Und auch in anderen Regionen hat die FN zuletzt aufgeholt und könnten einen Überraschungssieg verbuchen. Nicht zuletzt hängt das mit den Attentaten vom 13. November zusammen, bei denen islamistische Angreifer in Paris kaltblütig 130 Menschen töteten. In Umfragen konnte die Front National seitdem zulegen.

Die Partei, die von diesen Ereignissen profitiert, ist wirklich die FN, und zwar nach dem Motto ,Wir hatten es euch doch gesagt‘“, sagt Jean-François Doridot vom Meinungsforschungsinstitut Ipsos der AFP. Parteichefin Le Pen, die muslimische Straßengebete einst mit der NS-Besatzung während des Zweiten Weltkriegs verglich, sieht sich in ihrem nationalistischen und einwanderungsfeindlichen Kurs bestärkt – vor allem seitdem spekuliert wird, ob nicht mindestens zwei der Attentäter als Flüchtlinge nach Europa gelangt sein könnten.

Alle haben sich über unsere Verbundenheit zu Grenzen lustig gemacht“, sagte die 46-jährige Tochter von Parteigründer Jean-Marie Le Pen kürzlich vor Anhängern. „Wir sind standhaft geblieben und wir haben Recht behalten.
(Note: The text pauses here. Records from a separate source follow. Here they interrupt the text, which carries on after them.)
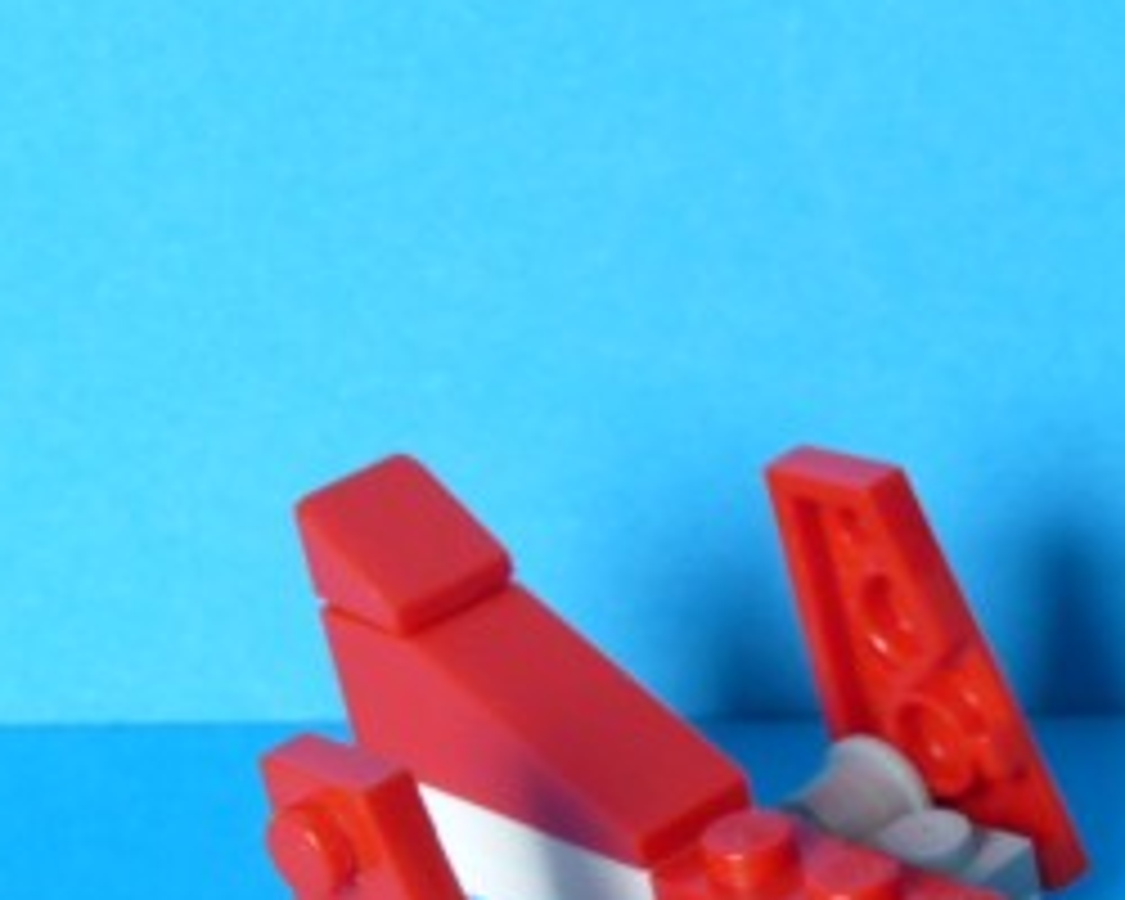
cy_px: 1084
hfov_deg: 13.9
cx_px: 1786
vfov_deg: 11.8
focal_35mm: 128
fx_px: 4262
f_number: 5
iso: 100
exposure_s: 1/20
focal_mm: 7.3
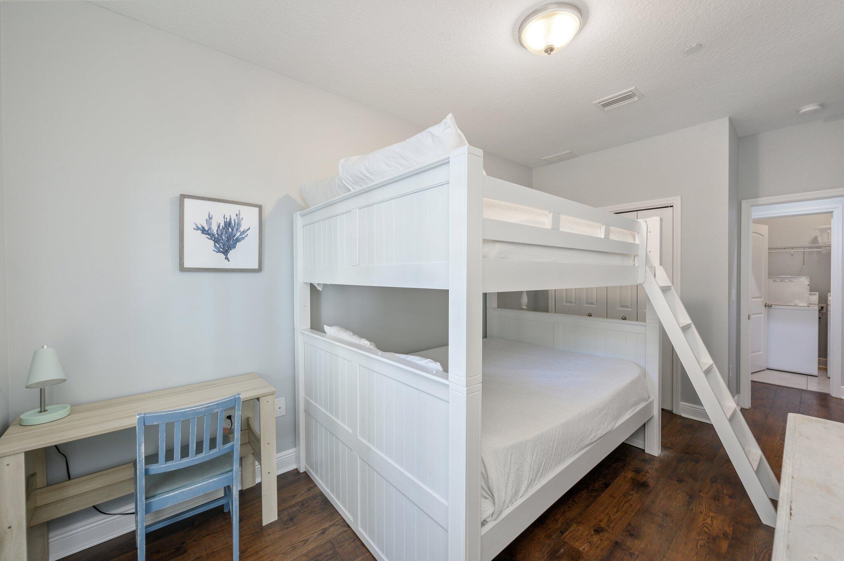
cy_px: 280
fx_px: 328
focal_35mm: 14
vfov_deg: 81.1
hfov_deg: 104.3
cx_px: 422
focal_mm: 14
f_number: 9
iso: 250
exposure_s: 1/4
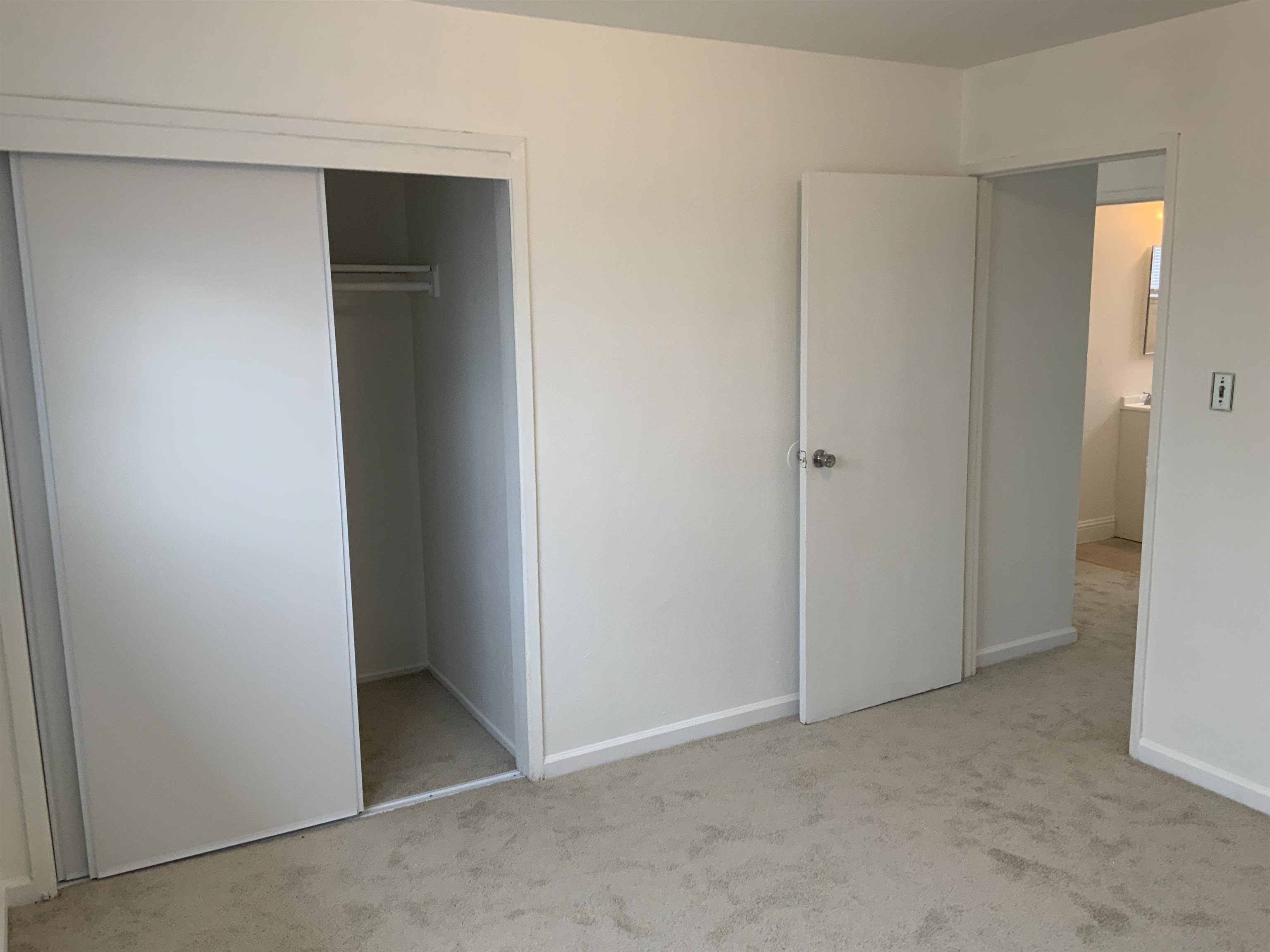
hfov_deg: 61.7
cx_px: 635
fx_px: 1064
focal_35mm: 29
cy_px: 476
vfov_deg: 48.2
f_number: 1.8
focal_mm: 3
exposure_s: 1/60
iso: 50
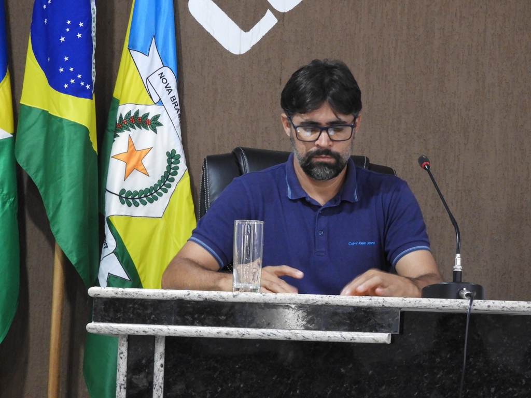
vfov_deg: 11.0
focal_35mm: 135
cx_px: 266
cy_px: 199
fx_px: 2071
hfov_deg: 14.6
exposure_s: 1/13
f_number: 5
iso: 800
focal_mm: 24.2
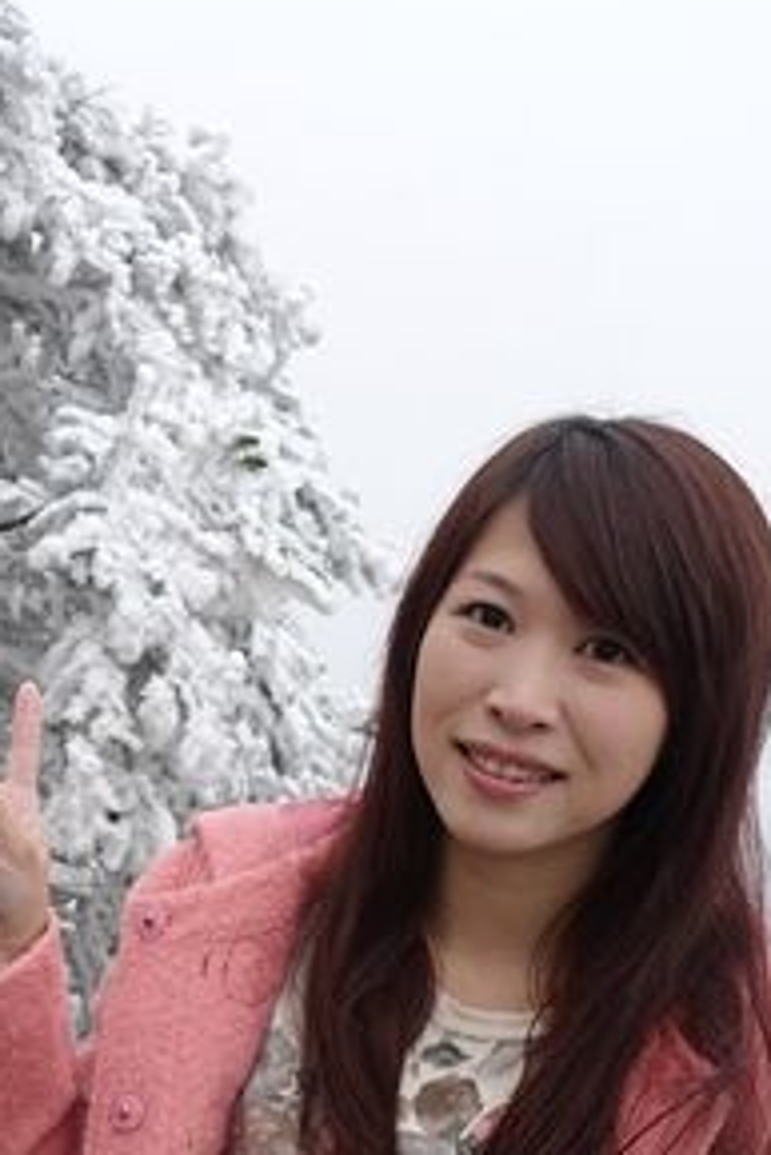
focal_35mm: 54
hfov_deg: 23.7
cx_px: -50
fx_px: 1733
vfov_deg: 36.4
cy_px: 795
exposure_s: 1/400
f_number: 2.8
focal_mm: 8.8
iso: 125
Die Sozialisten von Staatschef François Hollande dürften dagegen bei den Regionalwahlen eine erneute schwere Schlappe erleiden. Denn zwar stiegen die Beliebtheitswerte des Präsidenten nach den Anschlägen sprunghaft an, auf die Regionalwahlen dürfte sich das aber kaum auswirken. Umfragen sagen den Sozialisten magere 22 Prozent voraus. Die Partei, die bislang fast alle Regionalpräsidenten stellte, dürfte eine Reihe von Regionen an die FN oder an das konservativ-bürgerliche Lager von Ex-Staatschef Nicolas Sarkozy verlieren.

Die Sozialisten müssen mit aller Kraft Wähler mobilisieren – auch deswegen hat Premierminister Manuel Valls diese Woche wieder auf Angriffsmodus gegen die Front National geschaltet. Die Rechtsextremen würden die Franzosen „täuschen“ und „Frankreich nicht mögen“, sagte der Regierungschef. Es müssten möglichst viele Franzosen zur Wahl gehen, um einen Sieg der FN zu verhindern.

Le Pen nahm das wiederum zum Anlass für Attacken gegen den Premier: Valls führe einen „Krieg“ gegen ihre Partei, sagte sie bei einer Wahlkampfveranstaltung. Und schob keine drei Wochen nach den Anschlägen von Paris, zu denen sich die Dschihadistenmiliz Islamischer Staat (IS) bekannt hat, hinterher: Es sei „bedauerlich, dass Manuel Valls nicht die gleiche Energie für den Kampf gegen den IS aufwendet wie für den Kampf gegen die Patrioten der FN“.

Die Wortgefechte zeigen, welche Bedeutung die Regionalwahlen für alle Parteien haben. Denn es ist der letzte große Urnengang vor den Präsidentschaftswahlen im Frühjahr 2017, ein Sieg hat einen hohen symbolischen Stellenwert. Marine Le Pen will jetzt Regionalpräsidentin im Norden des Landes werden – ihr wahres Ziel aber ist ein Einzug in den Elysée-Palast.